*** Data to process Section Begins ***

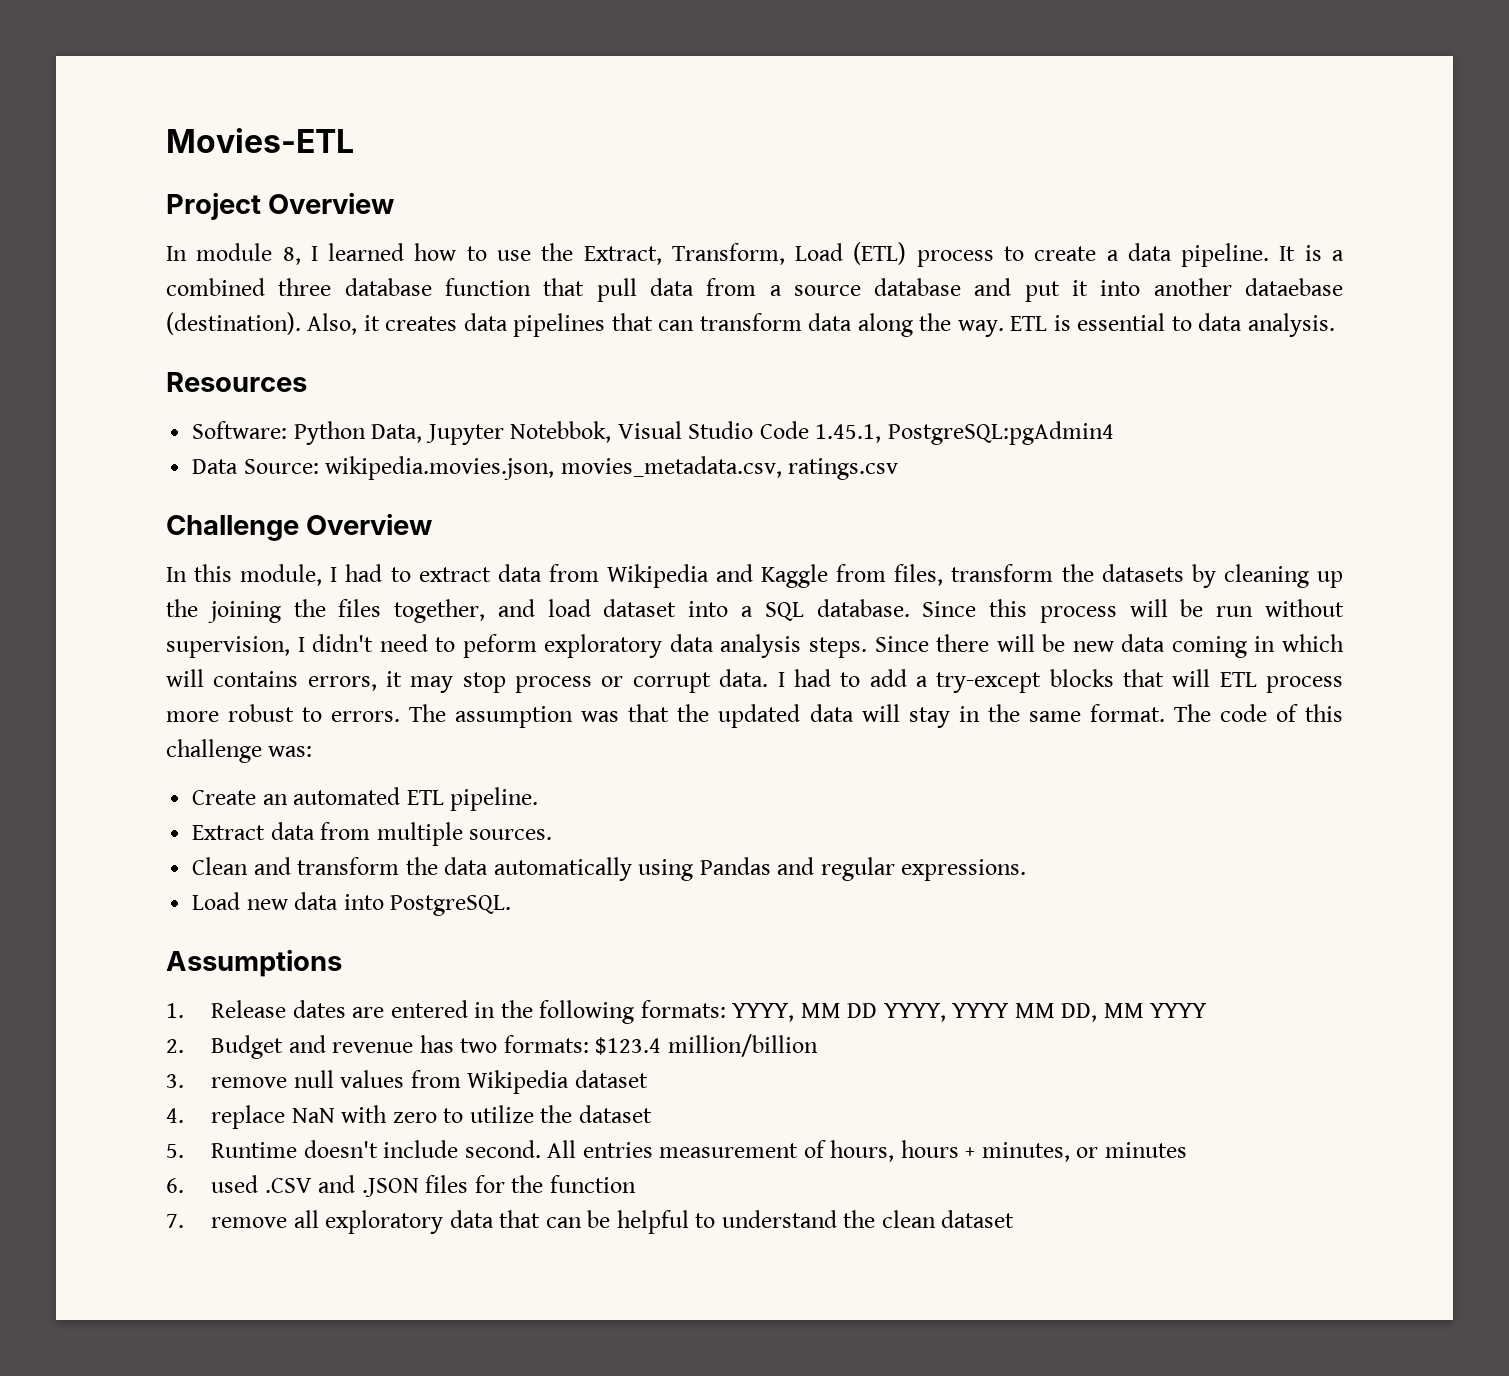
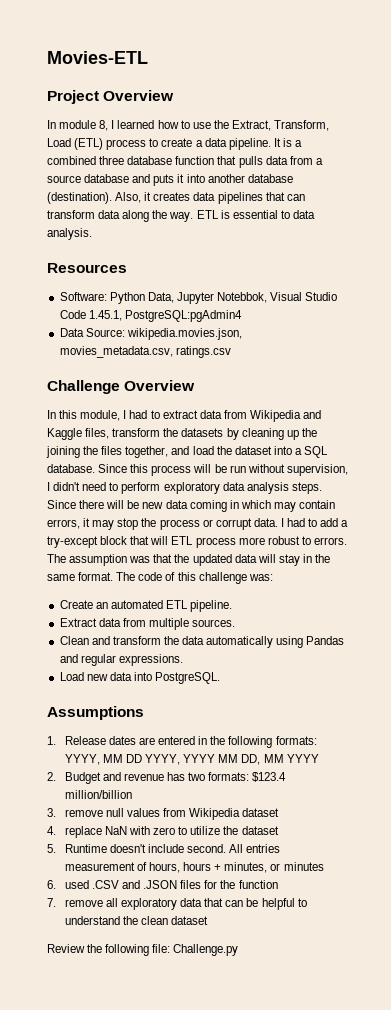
[596,278,637,302] pull -> [238,156,263,168] pulls
[1024,281,1060,302] put -> [153,174,175,186] puts
[1245,278,1343,296] dataebase -> [247,174,293,183] database
[836,564,887,582] from -> (82, 434) none
(591, 608) none -> [216,446,232,455] the
[462,634,537,658] peform -> [121,482,161,494] perform
[166,669,299,687] will contains -> [273,500,336,512] may contain
(506, 682) none -> [141,518,157,527] the
[1049,669,1114,687] blocks -> [100,536,128,545] block
(1015, 1219) none -> [47,944,239,956] // Review the following file: Challenge.py

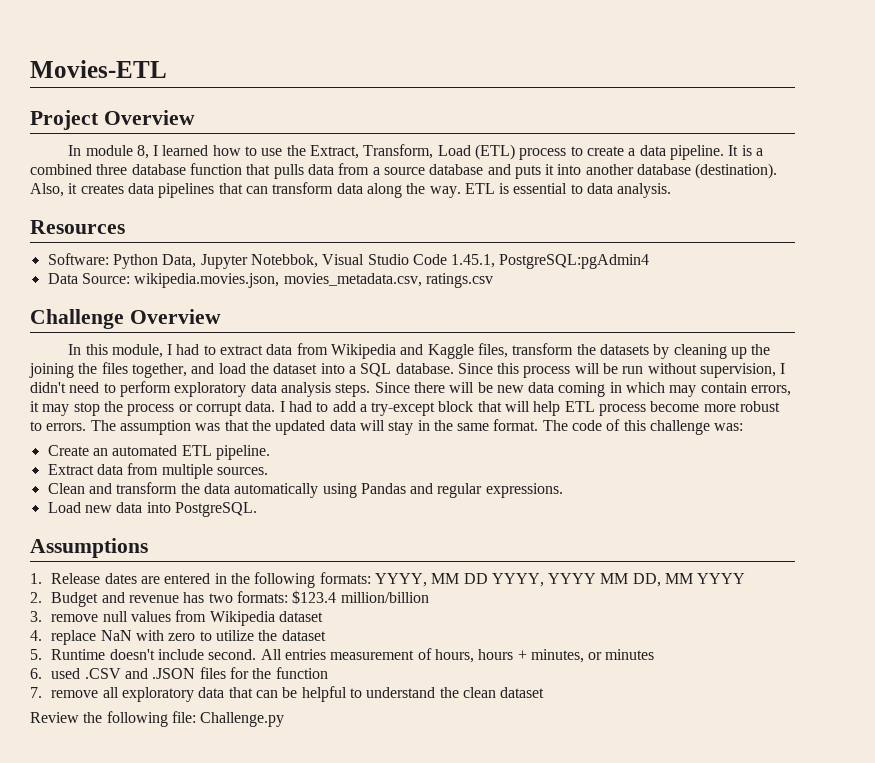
(169, 540) none -> [533,401,561,416] help
(236, 542) none -> [650,401,700,412] become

*** Data to process Section Ends ***

**About this exercise**
Above are some records; copy each line there that contains "none".

**Exercise output**
[836,564,887,582] from -> (82, 434) none
(591, 608) none -> [216,446,232,455] the
(506, 682) none -> [141,518,157,527] the
(1015, 1219) none -> [47,944,239,956] // Review the following file: Challenge.py
(169, 540) none -> [533,401,561,416] help
(236, 542) none -> [650,401,700,412] become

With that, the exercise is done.